Speech by Mr. Louis Ng Kok Kwang, MP for Nee Soon GRC at the Second Reading of the Misuse of Drugs (Amendment) Bill [Bill no. 51/2018]
Sir, I stand in support of the Bill. It is important to review the existing framework to ensure that we are up to date with the evolving drug landscape. I would like to seek a few clarifications and offer some suggestions.
Effectiveness of penalties as deterrence
I am happy to note that the proposed amendments as a whole reflect a move towards strengthening rehabilitation for drug offenders, and the whole-of-family approach especially when it comes to younger drug offenders.
Just last week, at a visit to the new Selarang Halfway House, Minister Shanmugam announced a three-pronged approach to better rehabilitate ex-offenders. This includes assigning inmates to the same case officer for the entire period of incarceration, focusing more on correctional programmes targeted at individuals, and getting more family and community support.
These amendments will codify the rehabilitative approach and align our legislative framework with ground initiatives.
I note that Section 33 will be amended to introduce mandatory minimum sentences for offences of consuming controlled or specified drugs, failing to provide urine specimens, and failing to provide hair specimens. Further, Section 33A on enhanced penalties for repeat offenders will be expanded.
In light of the refocus on rehabilitation, can the Minister clarify the rationale behind introducing mandatory minimum sentences and enhanced penalties, and how this might be consistent with the broader strategy for addressing repeat commission of drug offences?
Both legislative and executive action should be aligned to present a coherent message on our renewed commitment to rehabilitation and reintegration.
Family as an important part of the rehabilitation process
The family is an important part of the rehabilitation process. At the DRC, I understand that only a third of inmates use their full quota of two 30 minutes visits per month. This is already a clear sign that inmates lack family support and this problem might have existed prior to their drug problem. Strained family ties were perhaps one of the reasons they consumed drugs in the first place.
The new Section 34A will require parents and guardians to undergo mandatory counselling together with young offenders. This is a positive step forward.
In the same vein of embracing a more whole-family approach, I hope we will also consider a greater push towards a more forgiving and rehabilitative approach to all drug offenders.

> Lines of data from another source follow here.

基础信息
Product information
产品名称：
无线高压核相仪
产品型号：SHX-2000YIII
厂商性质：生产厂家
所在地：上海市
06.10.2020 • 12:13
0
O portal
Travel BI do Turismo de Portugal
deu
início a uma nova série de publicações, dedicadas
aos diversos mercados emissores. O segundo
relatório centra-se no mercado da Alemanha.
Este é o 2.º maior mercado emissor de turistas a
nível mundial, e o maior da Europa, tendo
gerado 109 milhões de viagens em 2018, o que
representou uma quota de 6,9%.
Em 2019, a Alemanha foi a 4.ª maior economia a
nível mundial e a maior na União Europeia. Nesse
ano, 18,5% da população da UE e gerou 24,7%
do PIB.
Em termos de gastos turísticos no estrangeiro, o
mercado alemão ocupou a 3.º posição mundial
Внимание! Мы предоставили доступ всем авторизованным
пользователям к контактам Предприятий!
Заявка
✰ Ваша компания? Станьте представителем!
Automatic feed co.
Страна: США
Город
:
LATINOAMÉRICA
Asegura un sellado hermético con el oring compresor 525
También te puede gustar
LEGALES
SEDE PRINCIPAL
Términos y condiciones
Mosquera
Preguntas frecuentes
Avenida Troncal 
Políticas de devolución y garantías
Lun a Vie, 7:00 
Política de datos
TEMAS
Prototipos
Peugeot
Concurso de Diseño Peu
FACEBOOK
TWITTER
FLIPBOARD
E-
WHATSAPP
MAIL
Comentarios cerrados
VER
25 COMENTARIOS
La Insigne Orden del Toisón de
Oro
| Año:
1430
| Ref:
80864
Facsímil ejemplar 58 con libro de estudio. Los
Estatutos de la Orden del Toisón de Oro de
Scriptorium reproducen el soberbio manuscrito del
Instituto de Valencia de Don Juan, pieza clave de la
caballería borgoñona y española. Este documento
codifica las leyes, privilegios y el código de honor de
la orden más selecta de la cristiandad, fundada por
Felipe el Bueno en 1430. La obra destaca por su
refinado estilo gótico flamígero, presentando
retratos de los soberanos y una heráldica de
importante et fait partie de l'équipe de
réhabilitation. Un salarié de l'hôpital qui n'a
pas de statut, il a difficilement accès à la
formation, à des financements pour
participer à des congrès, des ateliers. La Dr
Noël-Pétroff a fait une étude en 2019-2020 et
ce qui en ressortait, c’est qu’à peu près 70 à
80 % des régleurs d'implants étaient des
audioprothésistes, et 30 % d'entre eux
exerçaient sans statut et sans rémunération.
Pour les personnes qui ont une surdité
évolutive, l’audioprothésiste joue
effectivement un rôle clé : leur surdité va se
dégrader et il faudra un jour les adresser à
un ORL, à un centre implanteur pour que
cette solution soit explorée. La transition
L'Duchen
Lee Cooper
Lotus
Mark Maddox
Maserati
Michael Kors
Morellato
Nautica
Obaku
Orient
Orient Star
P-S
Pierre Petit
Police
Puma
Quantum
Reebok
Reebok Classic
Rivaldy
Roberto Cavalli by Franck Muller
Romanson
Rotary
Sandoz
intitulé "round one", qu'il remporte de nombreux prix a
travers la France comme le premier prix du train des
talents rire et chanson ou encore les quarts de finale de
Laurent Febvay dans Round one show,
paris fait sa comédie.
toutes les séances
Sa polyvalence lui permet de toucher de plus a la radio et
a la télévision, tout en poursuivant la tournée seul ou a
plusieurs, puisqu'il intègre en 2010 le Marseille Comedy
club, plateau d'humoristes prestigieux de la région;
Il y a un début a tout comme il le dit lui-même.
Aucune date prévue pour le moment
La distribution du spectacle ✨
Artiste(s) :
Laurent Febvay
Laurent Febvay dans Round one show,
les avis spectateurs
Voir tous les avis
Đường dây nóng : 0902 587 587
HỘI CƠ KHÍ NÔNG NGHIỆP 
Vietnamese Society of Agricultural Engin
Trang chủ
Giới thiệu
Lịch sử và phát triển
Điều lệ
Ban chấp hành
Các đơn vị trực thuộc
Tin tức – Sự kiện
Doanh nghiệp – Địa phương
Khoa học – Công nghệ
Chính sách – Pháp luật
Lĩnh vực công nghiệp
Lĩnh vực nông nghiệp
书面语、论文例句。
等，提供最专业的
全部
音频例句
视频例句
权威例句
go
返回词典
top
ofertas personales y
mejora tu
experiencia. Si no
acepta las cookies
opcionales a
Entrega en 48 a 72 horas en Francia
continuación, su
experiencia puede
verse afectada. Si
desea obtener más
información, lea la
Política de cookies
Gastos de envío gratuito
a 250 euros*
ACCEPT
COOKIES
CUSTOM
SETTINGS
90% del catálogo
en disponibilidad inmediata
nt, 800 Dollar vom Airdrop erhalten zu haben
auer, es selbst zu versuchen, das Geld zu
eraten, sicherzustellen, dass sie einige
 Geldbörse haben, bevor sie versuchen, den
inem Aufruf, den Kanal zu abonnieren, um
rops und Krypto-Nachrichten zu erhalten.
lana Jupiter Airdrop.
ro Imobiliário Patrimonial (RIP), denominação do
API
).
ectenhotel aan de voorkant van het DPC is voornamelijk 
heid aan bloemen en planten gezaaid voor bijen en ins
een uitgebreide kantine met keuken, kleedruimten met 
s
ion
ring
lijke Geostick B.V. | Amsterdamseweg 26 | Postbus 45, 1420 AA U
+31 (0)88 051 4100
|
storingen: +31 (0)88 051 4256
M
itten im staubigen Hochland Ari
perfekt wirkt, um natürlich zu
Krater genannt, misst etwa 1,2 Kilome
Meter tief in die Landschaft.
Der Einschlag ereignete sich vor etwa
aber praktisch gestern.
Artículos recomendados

Beyond focusing on young offenders, we should also help inmates currently serving their sentence to maintain social connections with their immediate family.
The family serves as an important social safety net upon the inmates release. Families help to support inmates’ efforts to change, reintegrate into society as responsible citizens, and reduce the re-offending rate.
Research has shown that family support is a key factor that prevents inmates from reoffending.
I have suggested this before and I hope that we can consider removing the glass panel between inmates and their children more often.
Today, family bonding and interaction with inmate’s children is too limited. Family support, especially interaction with their children, could strengthen the resolve of inmates to change their lives for the better.
Stopping parental contact with their child could cause resentment, a sense of abandonment on both sides, and weaken the social support structure for an inmate. This works against our objective of a supportive rehabilitation process, and also negatively affects the child.
There is precedence to remove the separation by glass panel on special occasions. On Children’s Day in 2017, some inmates at the Tanah Merah Prison were allowed an open visit where they could hug and hold their loved ones. Some of the inmate had not seen their children for four years until that visit.
Having physical contact with their families can be a strong reminder for inmates to turn over a new leaf for their families.
As stated by the spokesperson for Focus on Family Singapore, “Humans thrive when we know we are loved. When inmates connect and are reconciled with their families, there is a lower chance of them reoffending.”
A further look at support for inmates
I would also like to take this opportunity to applaud MHA for increasing support for ex-offenders. The Development and Reintegration Programme is promising, and aimsto help inmates upon their release. It provides continuity of care from prisons to the community, to help the inmates better reintegrate, and prevent re-offending.
Beyond the support offered after ex-offenders are released, I hope we can also provide more support to inmates while they are in prison, especially during the initial incarceration phase and especially by ex-offenders who have managed to turn their lives around.
I had raised this before during the Committee of Supply debates and I hope the Ministry consider including more programmes featuring ex-offenders and imparting life-changing strategies at this initial stage, especially during the initial two to three months when inmates are most motivated to change and commitments are more sustainable.
Sir, notwithstanding my clarifications, I stand in support of this Bill.